Tz. 90

Eine gewichtige Ansicht geht beim unentgeltlichen Erwerb von einem Wahlrecht aus, ob überhaupt aktiviert werden muss.[214] Das gründet sich auf dem alten § 248 Abs. 2 HGB. Unentgeltlicher Erwerb durfte nach dieser Wertung bilanziell unbeachtlich bleiben. Nunmehr stellt das Wahlrecht gem. § 248 Abs. 2 Satz 1 HGB die Ausnahme zur Regel dar, dass alle Vermögensgegenstände zu aktivieren sind (Vollständigkeitsgebot, vgl. § 246 Abs. 1 Satz 1 HGB). Auch spielt die Unterscheidung zwischen entgeltlichem und unentgeltlichem Erwerb im Gesetz keine tragende Rolle mehr.[215] Abzulehnen ist die Ansicht, nach der zu fiktiven Anschaffungskosten zu bewerten ist.[216] Denn maßgeblich für den Zugangswert ist stets die Gegenleistung, die nicht vorliegt. Stattdessen ist der erhaltene Vermögensgegenstand mit 1 EUR als Erinnerungsposten anzusetzen. Nur so lassen sich Vollständigkeits- und Äquivalenzprinzip in Einklang bringen, ohne dass eines von beiden vollständig verdrängt wird. Etwas anderes gilt, wenn die unentgeltliche Leistung als Leistung ins Kapital erfolgt ist und dort entsprechend passiviert wird.[217] Maßgeblich ist insoweit die subjektive Zweckbestimmung des Zuwendenden (sogleich unten, vgl. Tz. 92).

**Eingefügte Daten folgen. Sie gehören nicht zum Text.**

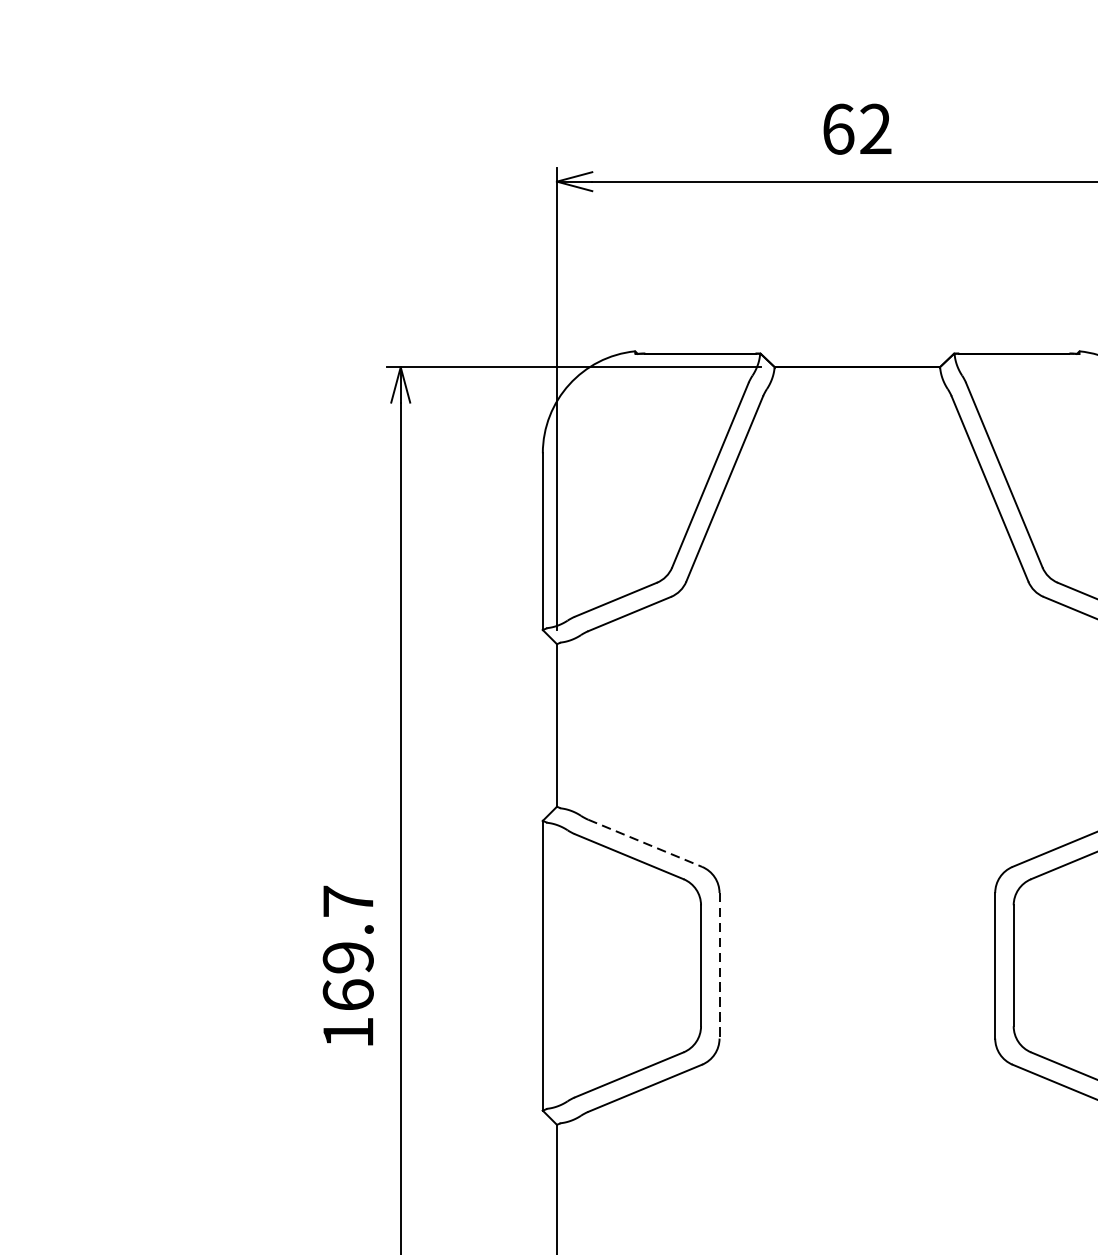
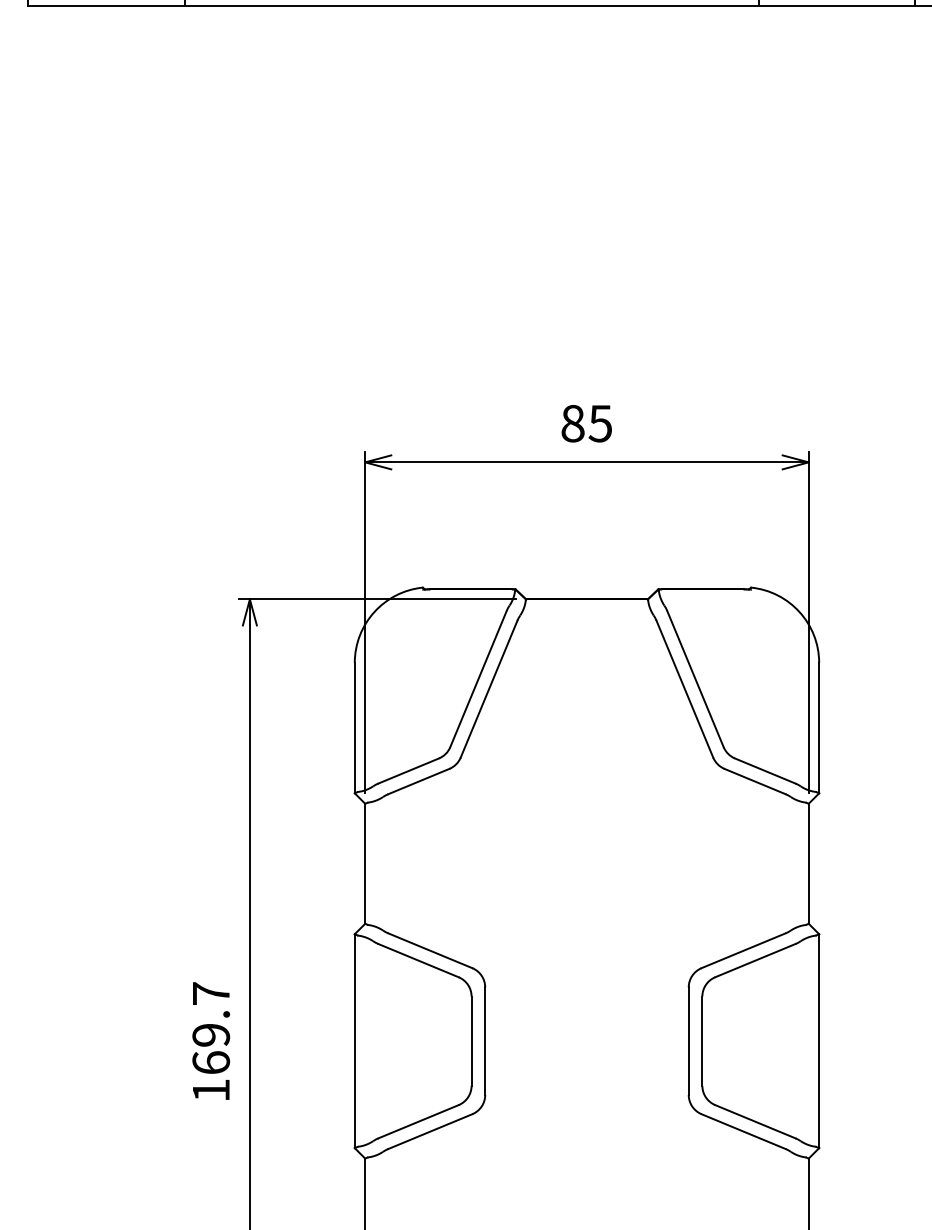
text: (856, 129) -> (586, 423), 62 -> 85
line: (645, 842) -> (430, 950), dashed -> solid
line: (719, 966) -> (485, 1041), dashed -> solid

[214] ADS, § 255 HGB Rn. 84; Knop/Küting, in: HdR, § 255 HGB Rn. 110; Schubert/Gadek, in: BeckBilKo, § 255 HGB Rn. 100.
[215] Ballwieser, in: MüKo-HGB, § 255 HGB Rn. 46; Ekkenga, in: KK-RechnR, § 255 HGB Rn. 35; Merkt, in: Baumbach/Hopt, HGB, § 255 HGB Rn. 5; Tiedchen, in: MüKo-BilR, § 255 HGB Rn. 44.
[216] Dafür aber die wohl h. M., vgl. Ballwieser, in: MüKo-HGB, § 255 HGB Rn. 46; Tiedchen, in: MüKo-BilR, § 255 HGB Rn. 45.
[217] Ekkenga, in: KK-RechnR, § 255 HGB Rn. 35.